Columbus Day is observed in the United States on the second Monday of October. It recognizes the historic voyage and arrival of Italian explorer, Christopher Columbus who sailed to the Americas on October 12, 1492. In 2021 Columbus Day is Monday, October 11th.
|2022||Monday, October 10|
|2023||Monday, October 9|
|2024||Monday, October 14|
This year (2021), the second Monday happens to fall on the historic anniversary date of October 11th.
When Did Columbus Day Become A Holiday?
Columbus Day was declared a national holiday in 1937 by President Franklin Delano Roosevelt. Since 1971, Columbus Day has been observed annually as a federal government holiday on the second Monday of October. All federal offices are closed in recognition of the day.
This holiday is not only celebrated in the United States, but also in Italy, Spain, and other countries in South America. However, the celebrations in these countries center around Hispanic culture and indigenous peoples.
The Famous Voyage of Christopher Columbus
As early as 1420, Portuguese explorers were sailing south along the West African coast and around the Cape of Good Hope, South Africa, transporting riches of the land: gold, spices, and other goods from Africa and Asia to Europe. Instead of sailing around the huge continent of Africa as the Portuguese were doing, Columbus thought he could find a more direct route by sailing west instead.
Understanding that the world was round and not flat, Columbus had no fear of venturing in uncharted waters. Securing financial support from King Ferdinand and Queen Isabella of Spain, Columbus set sail in August of 1492. He sailed across the “Ocean Blue”—the Atlantic Ocean. Thinking he had reached Asia on October 12, 1492, Columbus actually landed at an island in the Bahamas. Continuing the voyage, he spotted Cuba, assuming it was China. For the next few months, Columbus sailed and explored the Caribbean islands in search of riches to bring back to Spain.
He founded a colony for Spain in the Americas on the island of Hispaniola, (present day Dominican Republic and Haiti) with 39 of his men before returning to Spain in January 1493. Columbus sailed across the Atlantic three more times. On his third voyage, Columbus finally realized that he had never reached Asia, but landed on a continent he hadn’t previously known existed.
Leif Erikson – The First To Reach America?
Was Columbus the first European to set foot on North America? Turns out, Viking explorer Leif Erikson reached the continent of North America around the year 1000, almost 500 years before Christopher Columbus was born. Erikson is the first European explorer known to reach North America. After sailing across the Atlantic, Erikson landed at what is now known as Canada. In 1964, President Lyndon Johnson declared October 9th as Leif Erikson Day, although it’s not a national holiday.
Why is there a Columbus Day if he wasn’t the first European to reach this continent? Vast transatlantic trade possibilities and colonization played a key part in the significance and enthusiasm of Columbus’ findings. His four voyages raised world-wide awareness and interest in the “New World” and all it had to offer.
Columbus Day or Indigenous Peoples’ Day?
Many have asked if Columbus Day is a holiday our nation should continue to celebrate. This question is raised as historical details of the Columbus years are considered. Along with colonization and new transatlantic trade routes came disease, brutality, enslavement, and death to indigenous people.
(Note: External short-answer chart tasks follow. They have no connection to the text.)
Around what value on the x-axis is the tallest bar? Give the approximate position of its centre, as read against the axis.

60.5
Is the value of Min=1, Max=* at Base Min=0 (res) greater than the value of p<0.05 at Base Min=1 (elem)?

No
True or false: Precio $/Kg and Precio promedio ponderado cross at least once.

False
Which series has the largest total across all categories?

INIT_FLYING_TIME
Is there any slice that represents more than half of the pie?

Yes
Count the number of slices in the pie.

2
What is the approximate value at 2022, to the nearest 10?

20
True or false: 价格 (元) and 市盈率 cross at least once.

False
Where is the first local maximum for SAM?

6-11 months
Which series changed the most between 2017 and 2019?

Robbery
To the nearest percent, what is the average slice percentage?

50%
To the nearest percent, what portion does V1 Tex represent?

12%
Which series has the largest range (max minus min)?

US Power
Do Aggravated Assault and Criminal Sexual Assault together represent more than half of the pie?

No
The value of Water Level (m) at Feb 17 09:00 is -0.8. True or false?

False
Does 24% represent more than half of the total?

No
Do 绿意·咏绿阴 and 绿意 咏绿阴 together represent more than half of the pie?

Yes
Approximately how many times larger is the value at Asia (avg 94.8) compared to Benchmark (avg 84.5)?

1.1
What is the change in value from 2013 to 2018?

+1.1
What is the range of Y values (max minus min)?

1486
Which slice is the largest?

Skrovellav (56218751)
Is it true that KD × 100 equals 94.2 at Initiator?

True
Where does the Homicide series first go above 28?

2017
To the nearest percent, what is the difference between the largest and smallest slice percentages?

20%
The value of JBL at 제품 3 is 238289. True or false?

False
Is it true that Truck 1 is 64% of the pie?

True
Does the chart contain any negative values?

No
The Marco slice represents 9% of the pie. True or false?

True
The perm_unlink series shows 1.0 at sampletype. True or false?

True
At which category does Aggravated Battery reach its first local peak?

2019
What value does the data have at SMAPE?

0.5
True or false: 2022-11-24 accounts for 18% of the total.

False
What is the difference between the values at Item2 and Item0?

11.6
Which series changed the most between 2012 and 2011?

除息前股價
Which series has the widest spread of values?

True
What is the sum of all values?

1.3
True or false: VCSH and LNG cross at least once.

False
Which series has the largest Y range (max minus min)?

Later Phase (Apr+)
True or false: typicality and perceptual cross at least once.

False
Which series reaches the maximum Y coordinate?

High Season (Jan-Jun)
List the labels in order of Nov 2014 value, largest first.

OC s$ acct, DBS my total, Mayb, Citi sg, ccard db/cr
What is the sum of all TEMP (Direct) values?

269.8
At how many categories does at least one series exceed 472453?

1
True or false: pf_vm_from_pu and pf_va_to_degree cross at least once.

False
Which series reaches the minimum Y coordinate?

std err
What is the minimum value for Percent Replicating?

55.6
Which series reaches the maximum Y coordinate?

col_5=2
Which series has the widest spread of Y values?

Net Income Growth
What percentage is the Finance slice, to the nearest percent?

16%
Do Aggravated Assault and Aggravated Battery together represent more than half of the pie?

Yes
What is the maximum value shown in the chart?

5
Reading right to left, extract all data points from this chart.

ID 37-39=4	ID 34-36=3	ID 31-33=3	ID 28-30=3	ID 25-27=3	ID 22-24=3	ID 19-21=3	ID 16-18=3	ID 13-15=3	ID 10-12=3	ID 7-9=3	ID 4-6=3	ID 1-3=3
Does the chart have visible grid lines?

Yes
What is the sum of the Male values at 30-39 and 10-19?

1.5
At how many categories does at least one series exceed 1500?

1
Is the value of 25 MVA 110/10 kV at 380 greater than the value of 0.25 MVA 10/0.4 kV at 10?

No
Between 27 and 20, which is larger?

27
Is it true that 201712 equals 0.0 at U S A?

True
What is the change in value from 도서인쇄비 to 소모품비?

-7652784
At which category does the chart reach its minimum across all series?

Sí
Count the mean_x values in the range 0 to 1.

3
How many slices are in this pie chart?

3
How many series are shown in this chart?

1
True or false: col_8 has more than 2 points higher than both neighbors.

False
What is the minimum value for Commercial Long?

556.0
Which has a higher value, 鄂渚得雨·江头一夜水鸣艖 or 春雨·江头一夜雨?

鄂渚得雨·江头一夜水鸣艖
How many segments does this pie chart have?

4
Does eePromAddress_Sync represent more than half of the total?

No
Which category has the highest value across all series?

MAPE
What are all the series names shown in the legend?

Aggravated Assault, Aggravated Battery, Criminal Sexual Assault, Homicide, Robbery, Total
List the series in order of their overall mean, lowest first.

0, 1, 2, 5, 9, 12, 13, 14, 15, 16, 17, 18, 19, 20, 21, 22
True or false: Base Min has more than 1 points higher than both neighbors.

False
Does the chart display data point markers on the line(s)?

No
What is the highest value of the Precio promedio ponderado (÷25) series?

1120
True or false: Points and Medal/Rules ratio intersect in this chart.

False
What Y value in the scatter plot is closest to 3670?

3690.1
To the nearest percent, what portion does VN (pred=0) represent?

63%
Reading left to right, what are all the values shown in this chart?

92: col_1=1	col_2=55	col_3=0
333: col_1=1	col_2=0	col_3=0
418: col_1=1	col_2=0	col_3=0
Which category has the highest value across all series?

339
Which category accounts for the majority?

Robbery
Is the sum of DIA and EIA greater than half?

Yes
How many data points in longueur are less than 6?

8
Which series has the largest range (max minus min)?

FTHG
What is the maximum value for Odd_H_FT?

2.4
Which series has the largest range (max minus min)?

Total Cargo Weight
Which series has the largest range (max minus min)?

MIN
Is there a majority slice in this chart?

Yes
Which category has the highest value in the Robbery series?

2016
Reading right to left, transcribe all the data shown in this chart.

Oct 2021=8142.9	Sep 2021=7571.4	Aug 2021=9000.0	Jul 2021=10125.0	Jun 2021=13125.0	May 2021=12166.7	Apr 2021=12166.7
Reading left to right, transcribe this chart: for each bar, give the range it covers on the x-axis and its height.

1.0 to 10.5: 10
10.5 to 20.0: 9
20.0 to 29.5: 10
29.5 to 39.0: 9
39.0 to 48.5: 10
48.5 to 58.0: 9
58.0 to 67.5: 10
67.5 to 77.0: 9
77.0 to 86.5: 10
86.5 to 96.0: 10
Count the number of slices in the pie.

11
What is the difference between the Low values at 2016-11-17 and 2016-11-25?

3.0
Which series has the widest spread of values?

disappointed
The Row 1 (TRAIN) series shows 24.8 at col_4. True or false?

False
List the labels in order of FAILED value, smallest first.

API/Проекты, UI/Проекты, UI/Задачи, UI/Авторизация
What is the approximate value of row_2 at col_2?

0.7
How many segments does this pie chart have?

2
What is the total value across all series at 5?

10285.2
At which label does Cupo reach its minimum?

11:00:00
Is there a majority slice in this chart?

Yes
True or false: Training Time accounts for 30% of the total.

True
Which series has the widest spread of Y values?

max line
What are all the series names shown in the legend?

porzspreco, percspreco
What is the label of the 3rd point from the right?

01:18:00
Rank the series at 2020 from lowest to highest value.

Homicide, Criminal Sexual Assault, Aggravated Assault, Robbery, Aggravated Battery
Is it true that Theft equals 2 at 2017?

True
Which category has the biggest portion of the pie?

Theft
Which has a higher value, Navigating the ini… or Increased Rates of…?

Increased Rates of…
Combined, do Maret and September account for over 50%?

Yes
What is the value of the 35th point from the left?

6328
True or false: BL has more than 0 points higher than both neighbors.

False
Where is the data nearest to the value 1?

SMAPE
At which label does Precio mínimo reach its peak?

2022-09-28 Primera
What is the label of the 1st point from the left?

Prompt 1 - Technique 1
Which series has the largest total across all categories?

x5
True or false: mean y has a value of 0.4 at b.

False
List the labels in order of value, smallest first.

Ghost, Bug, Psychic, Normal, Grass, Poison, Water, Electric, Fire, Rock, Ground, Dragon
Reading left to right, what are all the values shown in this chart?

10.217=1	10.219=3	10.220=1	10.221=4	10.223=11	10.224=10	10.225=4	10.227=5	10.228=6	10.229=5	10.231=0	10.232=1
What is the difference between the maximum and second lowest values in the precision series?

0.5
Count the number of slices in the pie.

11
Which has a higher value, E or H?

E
In the early 1990s, Indigenous Peoples’ Day was introduced, with South Dakota being the first state to rename Columbus Day in 1990. In various cities and states across the nation, it is celebrated in addition to or instead of Columbus Day to bring awareness of the rich cultural heritage and contributions of the Native American people.
In 2019, Washington, D.C. passed a resolution to recognize the second Monday in October as Indigenous People’s Day instead of Columbus Day. The National Congress of American Indians, founded in 1944, responded with this statement,
This change allows the opportunity to bring more awareness to the unique, rich history of this land that is inextricably tied to the first peoples of this country and predates the voyage of Christopher Columbus. It also acknowledges American Indians and Alaska Natives as thriving, contemporary sovereign nations who hold their rightful place among the American family of governments.